> _Material for the task_:
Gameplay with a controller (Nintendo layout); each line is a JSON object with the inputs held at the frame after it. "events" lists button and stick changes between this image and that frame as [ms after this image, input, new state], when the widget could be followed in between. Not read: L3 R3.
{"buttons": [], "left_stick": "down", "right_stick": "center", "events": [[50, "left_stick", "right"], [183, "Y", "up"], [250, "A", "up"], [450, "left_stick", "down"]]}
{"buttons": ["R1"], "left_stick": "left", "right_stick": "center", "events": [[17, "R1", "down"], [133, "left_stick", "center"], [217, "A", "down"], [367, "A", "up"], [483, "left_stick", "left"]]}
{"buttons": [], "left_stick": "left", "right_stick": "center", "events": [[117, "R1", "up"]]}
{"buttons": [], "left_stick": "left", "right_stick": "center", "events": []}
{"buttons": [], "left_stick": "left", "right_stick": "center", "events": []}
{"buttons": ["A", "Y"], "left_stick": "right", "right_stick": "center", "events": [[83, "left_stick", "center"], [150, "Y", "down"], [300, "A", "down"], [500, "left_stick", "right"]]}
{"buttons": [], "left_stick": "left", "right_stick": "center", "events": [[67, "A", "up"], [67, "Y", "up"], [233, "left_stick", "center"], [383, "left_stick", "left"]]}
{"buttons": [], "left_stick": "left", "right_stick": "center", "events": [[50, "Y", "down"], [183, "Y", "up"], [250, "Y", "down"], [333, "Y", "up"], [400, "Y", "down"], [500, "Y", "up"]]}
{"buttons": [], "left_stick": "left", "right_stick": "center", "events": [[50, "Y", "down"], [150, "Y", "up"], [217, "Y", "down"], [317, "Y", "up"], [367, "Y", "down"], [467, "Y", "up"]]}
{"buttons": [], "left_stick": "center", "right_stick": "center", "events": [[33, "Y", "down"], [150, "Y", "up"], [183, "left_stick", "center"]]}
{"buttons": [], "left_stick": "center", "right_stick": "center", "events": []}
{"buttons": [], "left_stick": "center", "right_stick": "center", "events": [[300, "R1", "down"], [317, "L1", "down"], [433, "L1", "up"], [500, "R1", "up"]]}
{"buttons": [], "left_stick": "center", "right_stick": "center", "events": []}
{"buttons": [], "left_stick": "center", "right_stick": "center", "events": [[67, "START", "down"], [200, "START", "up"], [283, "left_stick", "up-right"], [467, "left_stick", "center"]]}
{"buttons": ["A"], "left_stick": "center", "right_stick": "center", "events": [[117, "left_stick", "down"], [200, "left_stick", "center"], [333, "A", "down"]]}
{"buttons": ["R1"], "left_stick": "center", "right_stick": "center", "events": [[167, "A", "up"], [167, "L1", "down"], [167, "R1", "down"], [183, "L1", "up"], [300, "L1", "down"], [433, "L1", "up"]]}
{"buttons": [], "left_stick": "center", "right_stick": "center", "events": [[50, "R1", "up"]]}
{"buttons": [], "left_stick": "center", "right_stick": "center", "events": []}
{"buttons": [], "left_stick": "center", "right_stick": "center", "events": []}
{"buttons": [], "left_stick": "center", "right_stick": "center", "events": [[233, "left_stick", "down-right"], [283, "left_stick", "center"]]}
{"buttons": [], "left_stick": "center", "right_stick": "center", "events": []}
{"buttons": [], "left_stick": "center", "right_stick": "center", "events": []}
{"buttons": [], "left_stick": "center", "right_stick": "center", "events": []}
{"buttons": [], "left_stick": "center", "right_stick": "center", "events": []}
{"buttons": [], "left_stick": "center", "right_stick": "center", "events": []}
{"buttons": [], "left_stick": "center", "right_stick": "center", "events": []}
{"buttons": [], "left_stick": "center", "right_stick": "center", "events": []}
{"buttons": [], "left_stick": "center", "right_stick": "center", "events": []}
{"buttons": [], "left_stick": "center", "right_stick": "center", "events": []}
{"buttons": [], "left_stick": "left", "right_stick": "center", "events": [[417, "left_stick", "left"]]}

> _Work to be completed_: Would you output all of the material exactly as it reads?

> _Task result_:
Gameplay with a controller (Nintendo layout); each line is a JSON object with the inputs held at the frame after it. "events" lists button and stick changes between this image and that frame as [ms after this image, input, new state], when the widget could be followed in between. Not read: L3 R3.
{"buttons": [], "left_stick": "down", "right_stick": "center", "events": [[50, "left_stick", "right"], [183, "Y", "up"], [250, "A", "up"], [450, "left_stick", "down"]]}
{"buttons": ["R1"], "left_stick": "left", "right_stick": "center", "events": [[17, "R1", "down"], [133, "left_stick", "center"], [217, "A", "down"], [367, "A", "up"], [483, "left_stick", "left"]]}
{"buttons": [], "left_stick": "left", "right_stick": "center", "events": [[117, "R1", "up"]]}
{"buttons": [], "left_stick": "left", "right_stick": "center", "events": []}
{"buttons": [], "left_stick": "left", "right_stick": "center", "events": []}
{"buttons": ["A", "Y"], "left_stick": "right", "right_stick": "center", "events": [[83, "left_stick", "center"], [150, "Y", "down"], [300, "A", "down"], [500, "left_stick", "right"]]}
{"buttons": [], "left_stick": "left", "right_stick": "center", "events": [[67, "A", "up"], [67, "Y", "up"], [233, "left_stick", "center"], [383, "left_stick", "left"]]}
{"buttons": [], "left_stick": "left", "right_stick": "center", "events": [[50, "Y", "down"], [183, "Y", "up"], [250, "Y", "down"], [333, "Y", "up"], [400, "Y", "down"], [500, "Y", "up"]]}
{"buttons": [], "left_stick": "left", "right_stick": "center", "events": [[50, "Y", "down"], [150, "Y", "up"], [217, "Y", "down"], [317, "Y", "up"], [367, "Y", "down"], [467, "Y", "up"]]}
{"buttons": [], "left_stick": "center", "right_stick": "center", "events": [[33, "Y", "down"], [150, "Y", "up"], [183, "left_stick", "center"]]}
{"buttons": [], "left_stick": "center", "right_stick": "center", "events": []}
{"buttons": [], "left_stick": "center", "right_stick": "center", "events": [[300, "R1", "down"], [317, "L1", "down"], [433, "L1", "up"], [500, "R1", "up"]]}
{"buttons": [], "left_stick": "center", "right_stick": "center", "events": []}
{"buttons": [], "left_stick": "center", "right_stick": "center", "events": [[67, "START", "down"], [200, "START", "up"], [283, "left_stick", "up-right"], [467, "left_stick", "center"]]}
{"buttons": ["A"], "left_stick": "center", "right_stick": "center", "events": [[117, "left_stick", "down"], [200, "left_stick", "center"], [333, "A", "down"]]}
{"buttons": ["R1"], "left_stick": "center", "right_stick": "center", "events": [[167, "A", "up"], [167, "L1", "down"], [167, "R1", "down"], [183, "L1", "up"], [300, "L1", "down"], [433, "L1", "up"]]}
{"buttons": [], "left_stick": "center", "right_stick": "center", "events": [[50, "R1", "up"]]}
{"buttons": [], "left_stick": "center", "right_stick": "center", "events": []}
{"buttons": [], "left_stick": "center", "right_stick": "center", "events": []}
{"buttons": [], "left_stick": "center", "right_stick": "center", "events": [[233, "left_stick", "down-right"], [283, "left_stick", "center"]]}
{"buttons": [], "left_stick": "center", "right_stick": "center", "events": []}
{"buttons": [], "left_stick": "center", "right_stick": "center", "events": []}
{"buttons": [], "left_stick": "center", "right_stick": "center", "events": []}
{"buttons": [], "left_stick": "center", "right_stick": "center", "events": []}
{"buttons": [], "left_stick": "center", "right_stick": "center", "events": []}
{"buttons": [], "left_stick": "center", "right_stick": "center", "events": []}
{"buttons": [], "left_stick": "center", "right_stick": "center", "events": []}
{"buttons": [], "left_stick": "center", "right_stick": "center", "events": []}
{"buttons": [], "left_stick": "center", "right_stick": "center", "events": []}
{"buttons": [], "left_stick": "left", "right_stick": "center", "events": [[417, "left_stick", "left"]]}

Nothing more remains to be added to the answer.